The importance of the Court's decision that the restrictions imposed did not curb the reasonable beneficial use of Grand Central cannot be overstated; 33 it was this decision that helped spur considerable growth in the adoption of preservation ordinances by cities and towns throughout the United States. 34

Notes

  1. NORMAN TYLER, 44 HISTORIC PRESERVATION (W. W. Norton 2000).
  2. EDWARD M. BASSET, ZONING 9 (Russel Sage Found., 1940) (1936).
  3. Id. at 20-21. The City, driven by an understanding that, among other things, “the conformation of Manhattan island tended to produce buildings of great height and to cause congestion of housing and street traffic,” id. at 23, knew that regulating only the height of buildings could only solve so many problems. City officials were also concerned with the introduction of “improper uses” into otherwise homogeneous areas, which generally resulted in the “premature depreciation of settled localities.” Id. at The officials began, then, to explore the possibility of a more comprehensive plan that would, under state police power, regulate the use of buildings and land, in addition to height. Id. at 23-27. The novelty of this plan was that it provided for different regulations in different districts. Id. at 26.
  4. See DANIEL R. MANDELKER, LAND USE LAW § 1.04 (4th ed. 1997).
  5. DANIEL R. MANDELKER & JOHN M. PAYNE, PLANNING AND CONTROL OF LAND DEVELOPMENT: CASES AND MATERIALS 58 (5th ed. 2001) (citing Prosser).
  6. MANDELKER, supra note 4, § 1.04.
  7. MANDELKER & PAYNE, supra note 5, at 59-60.
  8. Id. at 60.
  9. See MANDELKER, supra note 4, § 1.04.
  10. CIVIC DEVELOPMENT DEPARTMENT, CHAMBER OF COMMERCE OF THE UNITED STATES, ZONING: A STATEMENT OF PRINCIPLES AND PROCEDURE 11 (1929) [hereinafter PRINCIPLES].
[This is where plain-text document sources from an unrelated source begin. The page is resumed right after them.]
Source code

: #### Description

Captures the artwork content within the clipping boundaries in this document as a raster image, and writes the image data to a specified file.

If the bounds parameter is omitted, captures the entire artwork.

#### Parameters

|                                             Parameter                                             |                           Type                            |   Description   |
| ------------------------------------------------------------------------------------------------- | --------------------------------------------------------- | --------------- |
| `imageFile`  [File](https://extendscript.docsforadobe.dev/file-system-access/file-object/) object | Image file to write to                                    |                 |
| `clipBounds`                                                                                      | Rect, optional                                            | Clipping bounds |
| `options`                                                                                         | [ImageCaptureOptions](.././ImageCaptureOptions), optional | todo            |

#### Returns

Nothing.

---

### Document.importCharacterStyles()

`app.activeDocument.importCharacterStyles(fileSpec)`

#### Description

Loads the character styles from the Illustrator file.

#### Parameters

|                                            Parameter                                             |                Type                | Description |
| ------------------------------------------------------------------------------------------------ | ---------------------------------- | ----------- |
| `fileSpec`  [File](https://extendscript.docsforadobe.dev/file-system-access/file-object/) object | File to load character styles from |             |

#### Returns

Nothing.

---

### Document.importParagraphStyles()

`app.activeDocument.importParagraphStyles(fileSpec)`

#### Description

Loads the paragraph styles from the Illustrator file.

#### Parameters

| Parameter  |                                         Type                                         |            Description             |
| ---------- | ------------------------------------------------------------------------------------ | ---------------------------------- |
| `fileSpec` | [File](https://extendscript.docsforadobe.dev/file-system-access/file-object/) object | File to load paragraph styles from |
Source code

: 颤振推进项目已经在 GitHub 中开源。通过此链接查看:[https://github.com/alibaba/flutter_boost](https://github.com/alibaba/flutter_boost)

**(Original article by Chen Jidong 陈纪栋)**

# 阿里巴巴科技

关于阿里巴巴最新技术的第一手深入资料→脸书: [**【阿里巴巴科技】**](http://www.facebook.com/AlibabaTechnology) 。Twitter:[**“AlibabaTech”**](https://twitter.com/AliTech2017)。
  11. 483 U.S. 104 (1978).
  12. U.S. CONST. amend V.
  13. Penn Central, 438 U.S. at 122.
  14. Id.
  15. See id. at 123-128.
  16. Id. at 123 (quoting Armstrong v. United States, 364 U.S. 40, 49 (1960)).
  17. Id.
  18. Id.
  19. Id. at 124.
  20. See id. at 125.
  21. Id. at 129 (citing New Orleans v. Duke, 427 U.S. 297 (1976)).
  22. Id. at 127.
  23. 260 U.S. 393 (1922).
  24. Penn Central, 438 U.S. at 127.
  25. Id.
  26. Id.
  27. Penn’s other arguments are beyond the scope of this brief summary.
  28. See id. at 129.
  29. See id. at 130.
  30. Id.
  31. Id.
  32. See id. at 136.
  33. See NORMAN TYLER, 84 HISTORIC PRESERVATION (W. W. Norton 2000).
  34. See National Trust for Historic Preservation, A Layperson’s Guide to Historic Preservation Law, SG040
  35. ALI-ABA 1, 24 (2001) (stating that there were only 500 preservation ordinances in 1978; today, there are more than 2,300).